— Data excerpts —
········
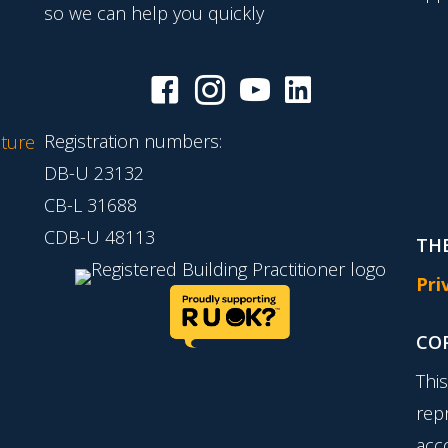
so we can help you quickly
Registration numbers:
ture
DB-U 23132
CB-L 31688
CDB-U 48113
THE
Pri
CO
Thi
rep
acc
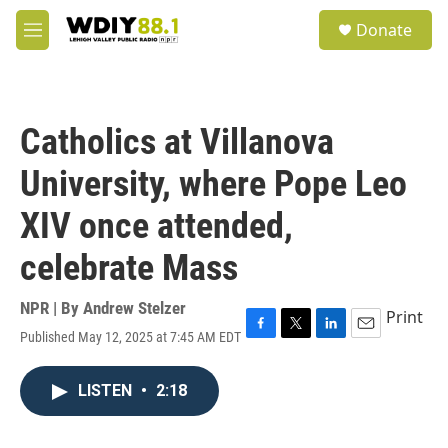
Skip to main content
S
Donate
e
M
a
e
r
n
c
u
h
Catholics at Villanova
u
e
University, where Pope Leo
r
y
XIV once attended,
celebrate Mass
NPR | By
Andrew Stelzer
Print
Published May 12, 2025 at 7:45 AM EDT
F
T
L
E
a
w
i
m
c
i
n
a
LISTEN
•
2:18
e
t
k
i
b
t
e
l
o
e
d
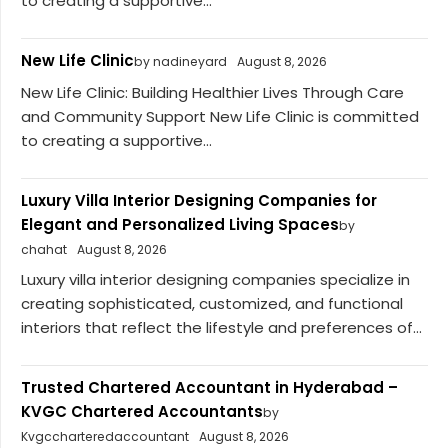
to creating a supportive...
New Life Clinic
by nadineyard
August 8, 2026
New Life Clinic: Building Healthier Lives Through Care
and Community Support New Life Clinic is committed
to creating a supportive...
Luxury Villa Interior Designing Companies for
Elegant and Personalized Living Spaces
by
chahat
August 8, 2026
Luxury villa interior designing companies specialize in
creating sophisticated, customized, and functional
interiors that reflect the lifestyle and preferences of...
Trusted Chartered Accountant in Hyderabad –
KVGC Chartered Accountants
by
Kvgccharteredaccountant
August 8, 2026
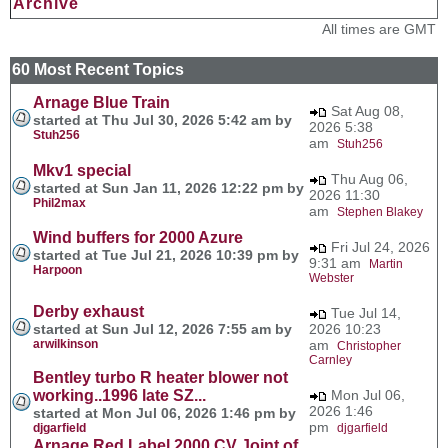
Archive
All times are GMT
60 Most Recent Topics
Arnage Blue Train
Sat Aug 08,
started at Thu Jul 30, 2026 5:42 am by
2026 5:38
Stuh256
am
Stuh256
Mkv1 special
Thu Aug 06,
started at Sun Jan 11, 2026 12:22 pm by
2026 11:30
Phil2max
am
Stephen Blakey
Wind buffers for 2000 Azure
Fri Jul 24, 2026
started at Tue Jul 21, 2026 10:39 pm by
9:31 am
Martin
Harpoon
Webster
Derby exhaust
Tue Jul 14,
started at Sun Jul 12, 2026 7:55 am by
2026 10:23
arwilkinson
am
Christopher
Carnley
Bentley turbo R heater blower not
working..1996 late SZ...
Mon Jul 06,
2026 1:46
started at Mon Jul 06, 2026 1:46 pm by
pm
djgarfield
djgarfield
Arnage Red Label 2000 CV Joint of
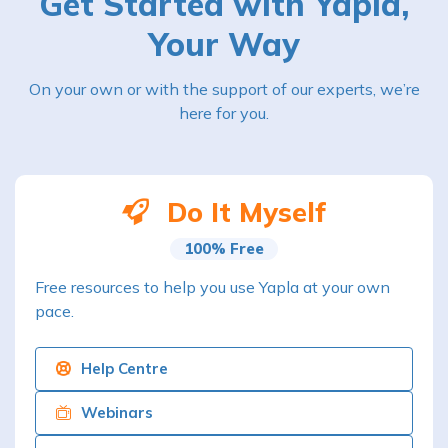
Get Started with Yapla,
Your Way
On your own or with the support of our experts, we’re
here for you.
Do It Myself
100% Free
Free resources to help you use Yapla at your own
pace.
Help Centre
Webinars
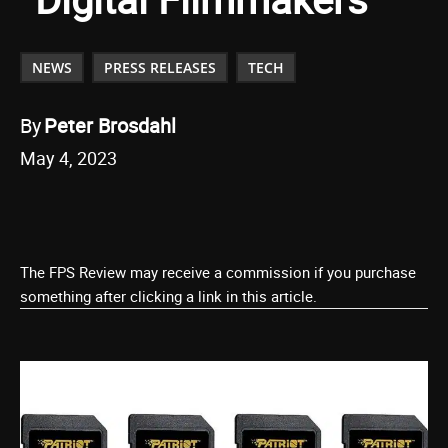
NEWS
PRESS RELEASES
TECH
By
Peter Brosdahl
May 4, 2023
The FPS Review may receive a commission if you purchase
something after clicking a link in this article.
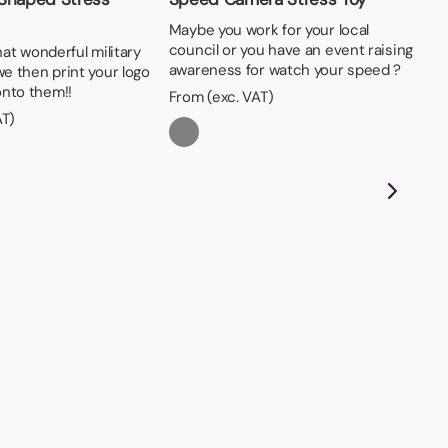
Maybe you work for your local
council or you have an event raising
that wonderful military
awareness for watch your speed ?
we then print your logo
nto them!!
From (exc. VAT)
AT)
St
On
pri
Fro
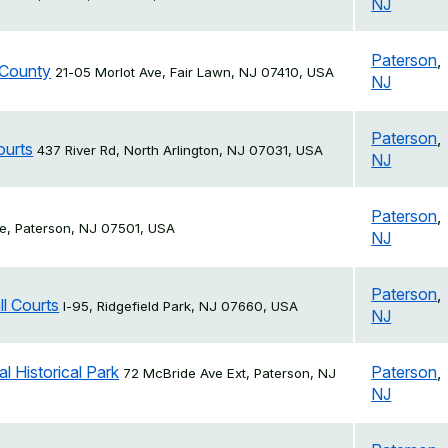
NJ
Paterson
,
 County
21-05 Morlot Ave, Fair Lawn, NJ 07410, USA
NJ
Paterson
,
ourts
437 River Rd, North Arlington, NJ 07031, USA
NJ
Paterson
,
e, Paterson, NJ 07501, USA
NJ
Paterson
,
ll Courts
I-95, Ridgefield Park, NJ 07660, USA
NJ
l Historical Park
Paterson
,
72 McBride Ave Ext, Paterson, NJ
NJ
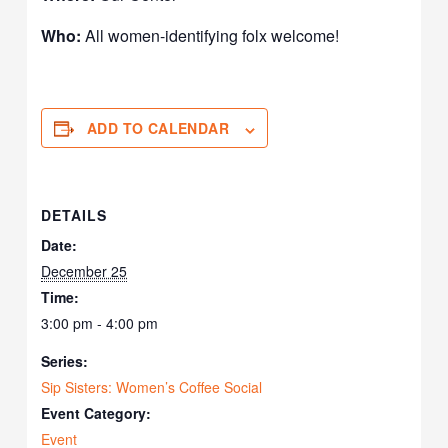
Who:
All women-identifying folx welcome!
ADD TO CALENDAR
DETAILS
Date:
December 25
Time:
3:00 pm - 4:00 pm
Series:
Sip Sisters: Women’s Coffee Social
Event Category:
Event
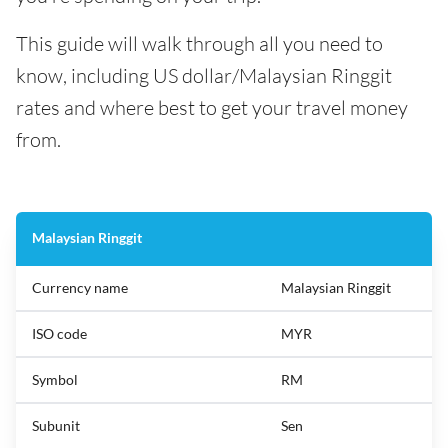
This guide will walk through all you need to
know, including US dollar/Malaysian Ringgit
rates and where best to get your travel money
from.
Malaysian Ringgit
Currency name
Malaysian Ringgit
ISO code
MYR
Symbol
RM
Subunit
Sen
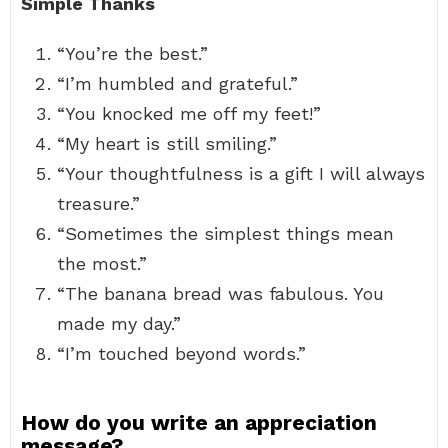
Simple Thanks
“You’re the best.”
“I’m humbled and grateful.”
“You knocked me off my feet!”
“My heart is still smiling.”
“Your thoughtfulness is a gift I will always
treasure.”
“Sometimes the simplest things mean
the most.”
“The banana bread was fabulous. You
made my day.”
“I’m touched beyond words.”
How do you write an appreciation
message?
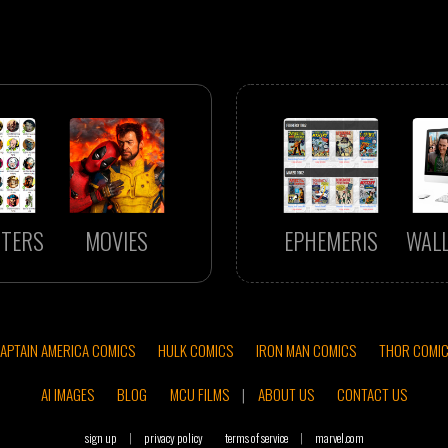
TERS
MOVIES
EPHEMERIS
WAL
APTAIN AMERICA COMICS
HULK COMICS
IRON MAN COMICS
THOR COMI
AI IMAGES
BLOG
MCU FILMS
|
ABOUT US
CONTACT US
sign up
|
privacy policy
terms of service
|
marvel.com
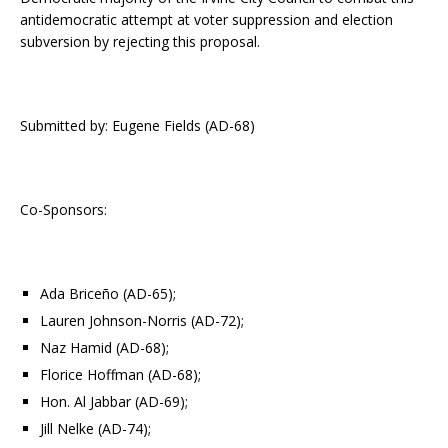
antidemocratic attempt at voter suppression and election
subversion by rejecting this proposal.
Submitted by: Eugene Fields (AD-68)
Co-Sponsors:
Ada Briceño (AD-65);
Lauren Johnson-Norris (AD-72);
Naz Hamid (AD-68);
Florice Hoffman (AD-68);
Hon. Al Jabbar (AD-69);
Jill Nelke (AD-74);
········
— PROMPT —
Which lines in the listing above contain the word "will"? Copy each of them out.

— RESULT OF THE EXERCISE —
This guide will walk through all you need to
“Your thoughtfulness is a gift I will always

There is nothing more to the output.